Seems like the answer to the problem doesn't lie within Wikipedia (which, as far as I'm concerned, passed the event horizon of its usefulness as anything other than the briefest of surface introductions to a given subject around when the WMF failed to implement the pending changes tool over the anguished howls of the idiot rules lawyers), it lies within training people to not, you know, use fucking Wikipedia for decision-making.
posted by feckless fecal fear mongering at 8:31 PM on August 11, 2015 [8 favorites]


I've been in wikipedia editing battles with editors that had conflicts of interest (COI) like this and the COI editors alway lost, and now they are losing on this page too. Given enough eyeballs, well referenced edits are always going to win.
posted by bhnyc at 8:46 PM on August 11, 2015 [2 favorites]


If you believe in the Free Market (and the Marketplace of Ideas), the absolutely fatal problem with Wikipedia is that it is, for all intents and purposes, a Monopoly. Wikia provides mini-wiki space for specialized topics (mostly Pop Culture, the Muppets Wiki is very reliable), but the most notable attempt to provide an alternative is the bad joke that is Conservapedia. The Internet is so good at building anti-competitive social structures.
posted by oneswellfoop at 8:54 PM on August 11, 2015


I was doing some neurosurgery rotations when the first definitive proof of the placebo nature of vertebroplasty (and, by extension, kyphoplasty) came out. It split the NSurg dept into factions, some of whom said "I have always known this and hate doing these procedures" while others said "I have always kind of known this, but I will go on doing it because it makes people feel better". And the whole thing about the sales reps being in the OR handing out the equipment is true, and kind of weird. For me, it would be like, instead of writing a prescription, the rep was standing there literally showing me a tray of pills and asking me which one(s) I'd like to administer right now. Which would certainly speed some things up, but would introduce certain constraints.
posted by meehawl at 9:44 PM on August 11, 2015 [2 favorites]


All of these comments seem to be using the train of thought that Wikipedia is a source of truth. That was never the intention. It was designed as an aggregator of information surrounding a concept, with links to sources.

At least, that's the gist of what their Wikipedia:Verifiability page seems to indicate.

There's also Wikipedia:Verifiability, not truth that reiterates this.

Of course, this being Wikipedia... this page also exists with this wonderful nugget of truthiness:


 "The de facto primary criterion for the inclusion of information in Wikipedia is truth, not verifiability – whether reliable sources state it to be true, not whether individual editors think they can verify it.
You may have noticed that the de jure primary criterion, as stated on Wikipedia:Verifiability, puts this the other way round: "verifiability, not truth" – whether material can be verified by reliable sources, not whether individual editors believe it is true.
It does not really matter. The distinction being made here is not really between truth and verifiability at all, but between the statements made by reliable sources (which we want to include in the encyclopedia), and the unsupported claims of Wikipedia editors (which we don't).
It's not quite as simple as that, of course, but once you know that Wikipedia is supposed to reflect what reliable sources say, not its editors' private thoughts and unsourceable personal knowledge, most of the rest is more or less common sense."


Emphasis mine.
posted by Blue_Villain at 5:56 AM on August 12, 2015 [1 favorite]

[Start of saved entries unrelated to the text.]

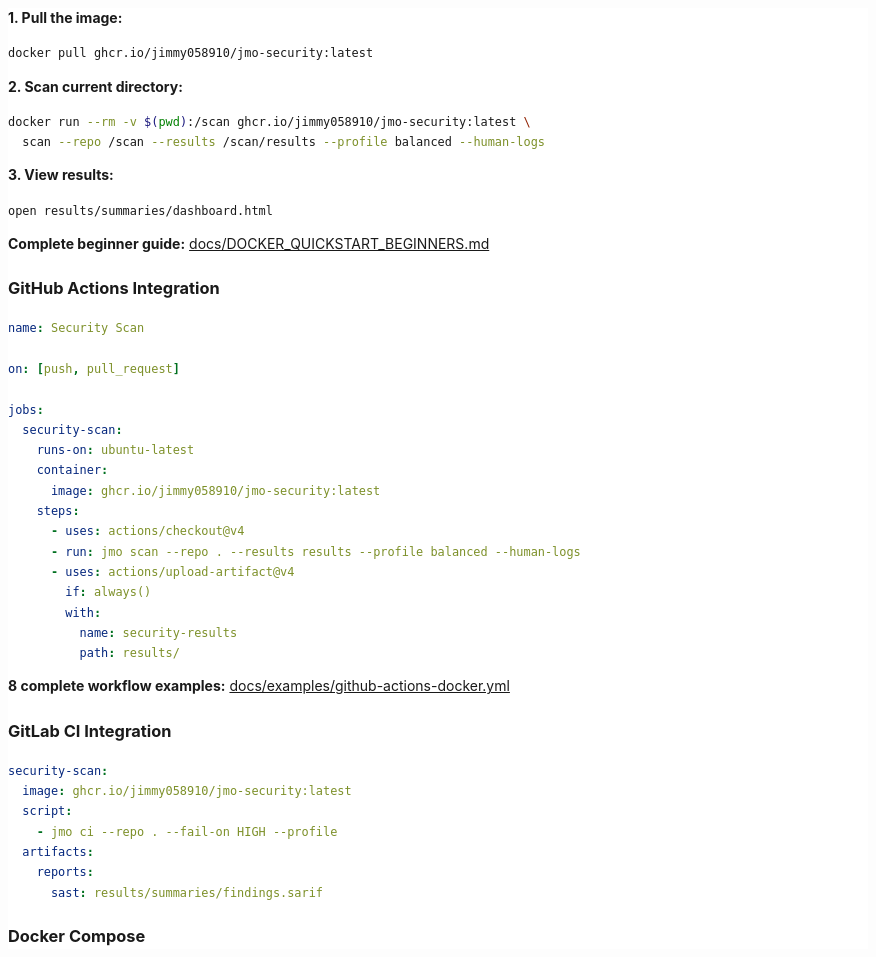 **1. Pull the image:**
```bash
docker pull ghcr.io/jimmy058910/jmo-security:latest
```

**2. Scan current directory:**
```bash
docker run --rm -v $(pwd):/scan ghcr.io/jimmy058910/jmo-security:latest \
  scan --repo /scan --results /scan/results --profile balanced --human-logs
```

**3. View results:**
```bash
open results/summaries/dashboard.html
```

**Complete beginner guide:** [docs/DOCKER_QUICKSTART_BEGINNERS.md](DOCKER_QUICKSTART_BEGINNERS.md)

### GitHub Actions Integration

```yaml
name: Security Scan

on: [push, pull_request]

jobs:
  security-scan:
    runs-on: ubuntu-latest
    container:
      image: ghcr.io/jimmy058910/jmo-security:latest
    steps:
      - uses: actions/checkout@v4
      - run: jmo scan --repo . --results results --profile balanced --human-logs
      - uses: actions/upload-artifact@v4
        if: always()
        with:
          name: security-results
          path: results/
```

**8 complete workflow examples:** [docs/examples/github-actions-docker.yml](examples/github-actions-docker.yml)

### GitLab CI Integration

```yaml
security-scan:
  image: ghcr.io/jimmy058910/jmo-security:latest
  script:
    - jmo ci --repo . --fail-on HIGH --profile
  artifacts:
    reports:
      sast: results/summaries/findings.sarif
```

### Docker Compose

The point, though, is the definition of 'reliable source.' POV-pushers will always argue that one. And the main problem is that people who are full of that ol' passionate intensity will always win because nobody else cares enough.
posted by feckless fecal fear mongering at 8:05 AM on August 12, 2015 [1 favorite]


Another factor is that the user base's refusal to accept simplification of the markup language ensures that Wikipedia's version of "truth" will be pushed in the direction of whatever biases are held by the most inflexible of the tech nerdrage bros.
posted by jonp72 at 10:55 AM on August 12, 2015


user base's refusal to accept simplification of the markup language

They've been rolling out a visual editor since the end of 2012.